(Named joint coordinates)

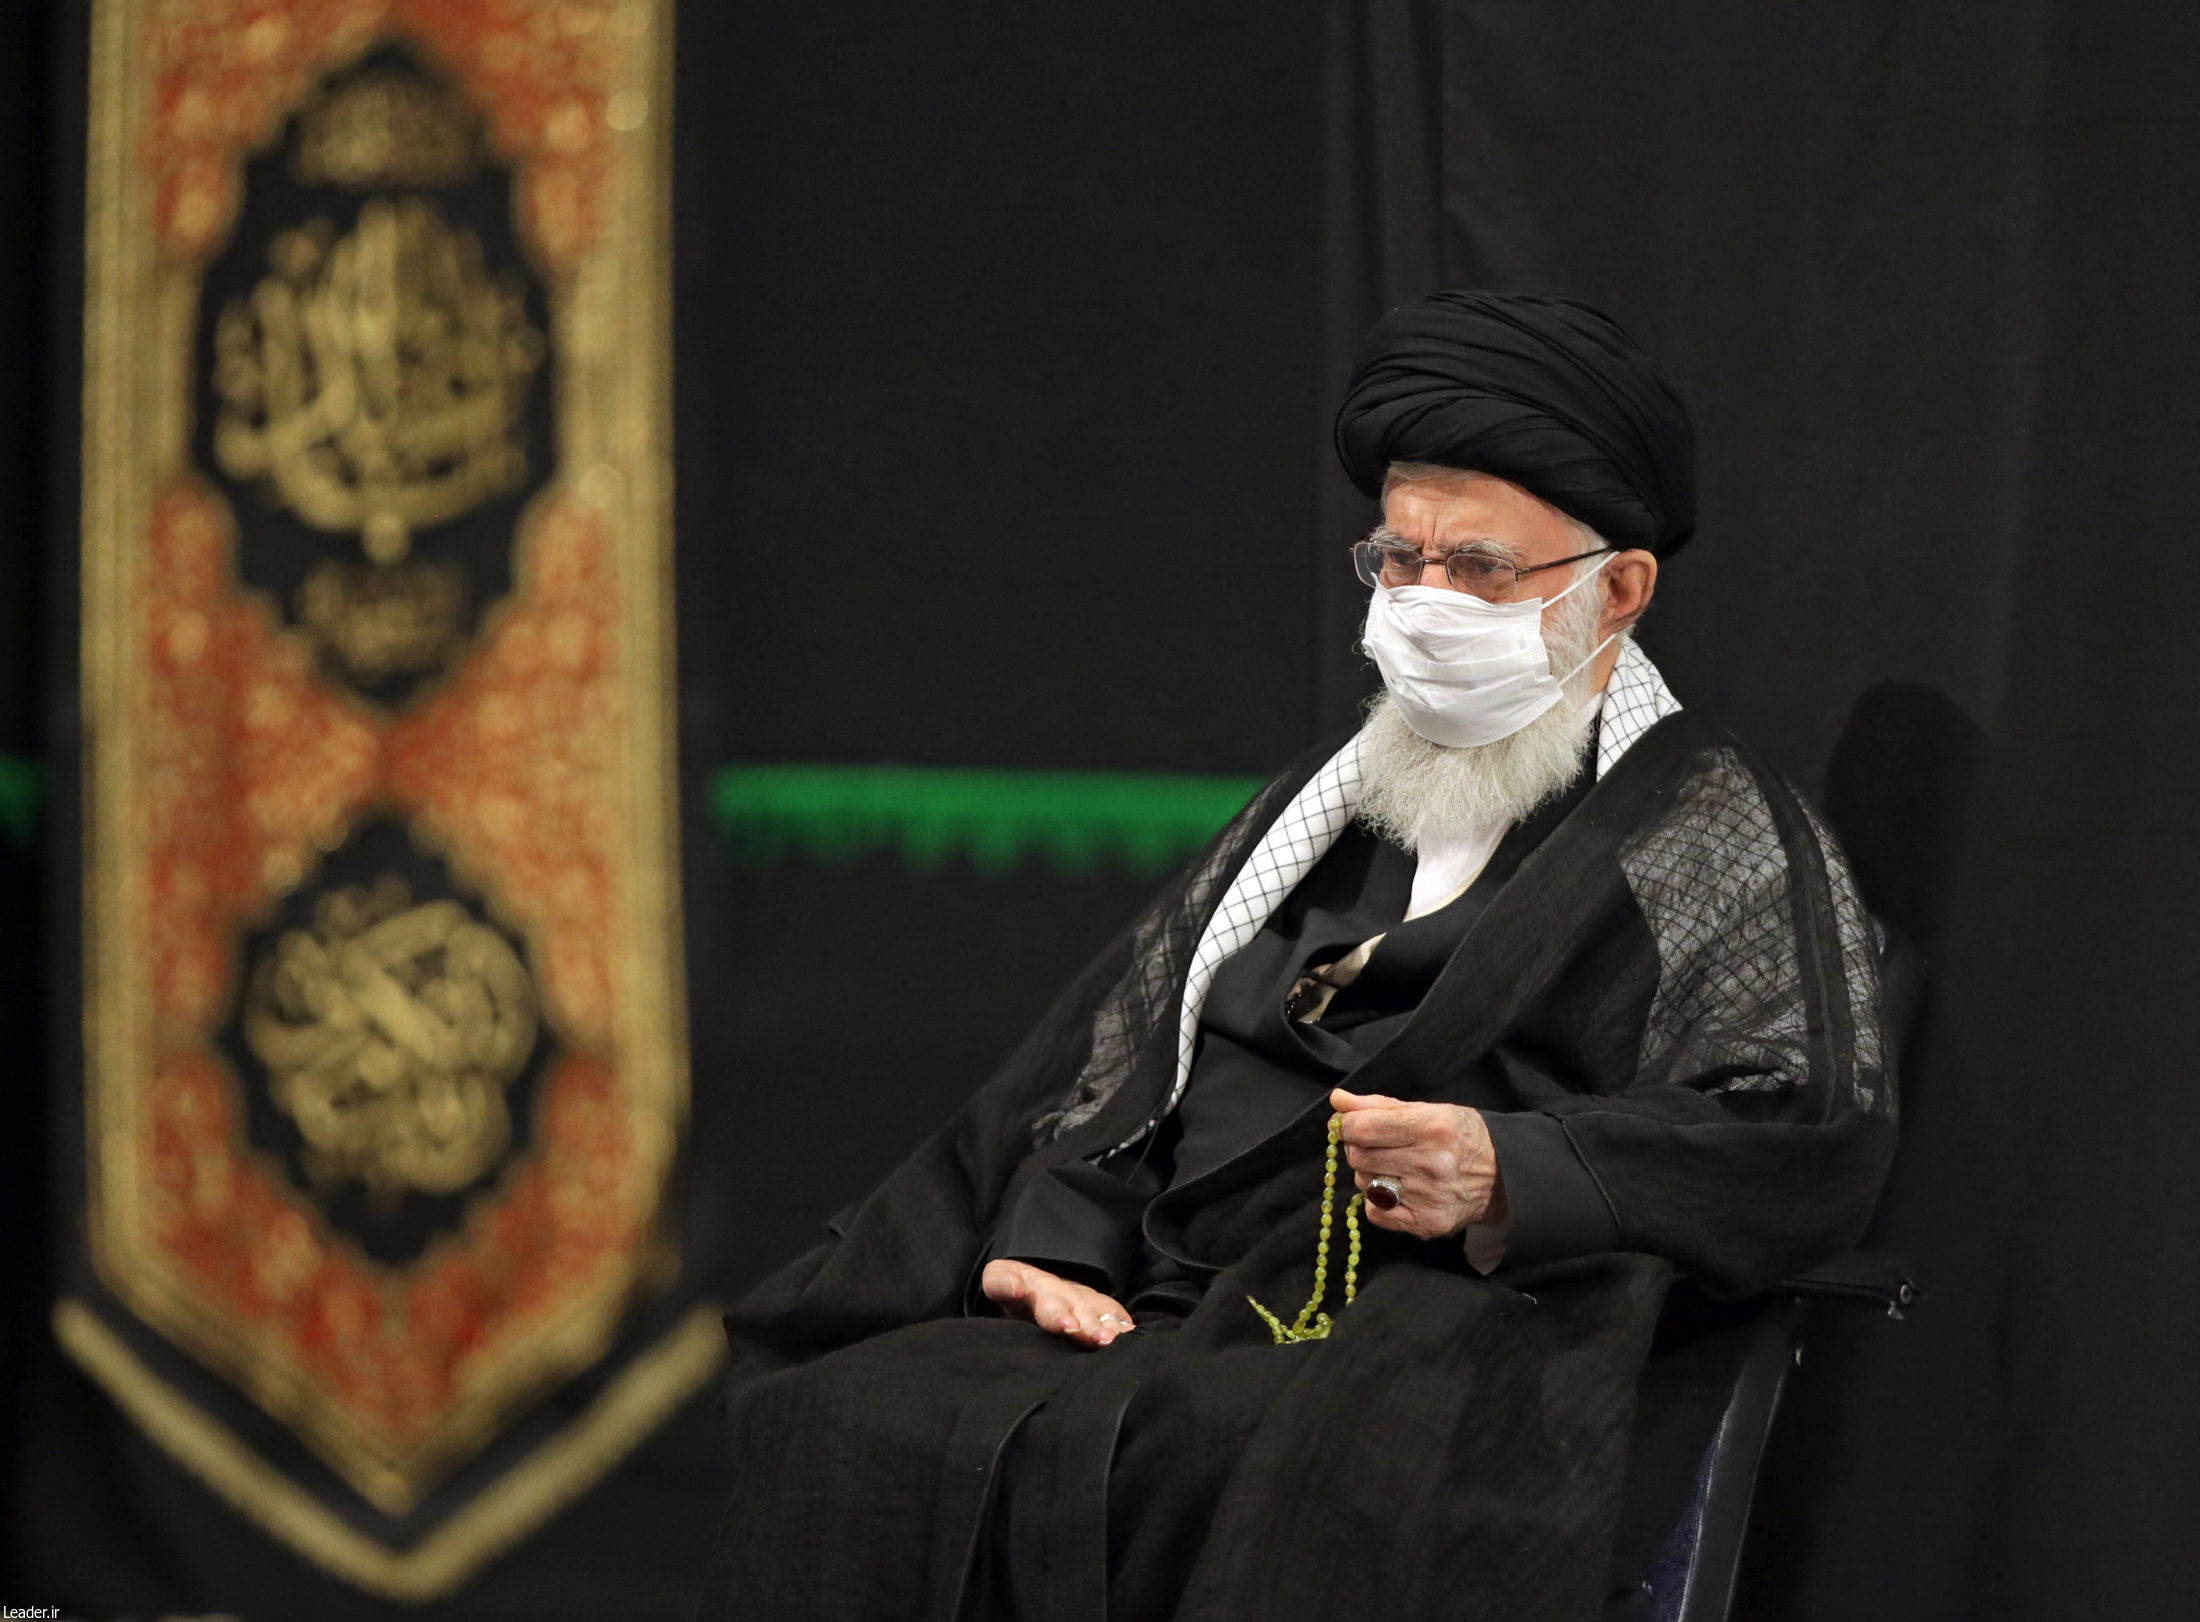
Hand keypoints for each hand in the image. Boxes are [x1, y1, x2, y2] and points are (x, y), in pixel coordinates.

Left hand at [981, 1259, 1136, 1347]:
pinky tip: (1133, 1337)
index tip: (1068, 1326)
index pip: (1049, 1305)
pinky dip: (1125, 1324)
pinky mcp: (1099, 1306)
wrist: (1032, 1280)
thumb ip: (1000, 1283)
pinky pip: (1115, 1312)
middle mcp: (1068, 1294)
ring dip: (1112, 1327)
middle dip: (1092, 1326)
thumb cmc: (1013, 1288)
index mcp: (1041, 1292)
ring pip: (1102, 1312)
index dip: (1058, 1316)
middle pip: (1082, 1311)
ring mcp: (1086, 1299)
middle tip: (1102, 1340)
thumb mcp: (997, 1281)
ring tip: (1119, 1341)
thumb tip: (1016, 1286)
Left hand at [1331, 1087, 1502, 1239]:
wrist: (1501, 1176)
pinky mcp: (1427, 1223)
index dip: (1348, 1126)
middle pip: (1359, 1157)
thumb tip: (1338, 1100)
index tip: (1352, 1126)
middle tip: (1377, 1146)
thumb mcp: (1427, 1110)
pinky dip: (1378, 1202)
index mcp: (1432, 1128)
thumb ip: (1378, 1106)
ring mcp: (1429, 1197)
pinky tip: (1398, 1191)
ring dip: (1370, 1174)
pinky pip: (1375, 1213)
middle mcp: (1431, 1164)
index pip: (1363, 1129)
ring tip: (1395, 1168)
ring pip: (1365, 1184)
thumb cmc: (1460, 1136)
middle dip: (1359, 1149)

## Exercise requirements
Go through the records above and return every line that holds the string "index".

## Task solution
index tip: (1068, 1326)
index pip: (1049, 1305)
index mcp: (1041, 1292)
index dip: (1058, 1316)
index dip: (1348, 1126)
index tip: (1352, 1126)
index mcp: (1432, 1128)
index pip: (1363, 1129)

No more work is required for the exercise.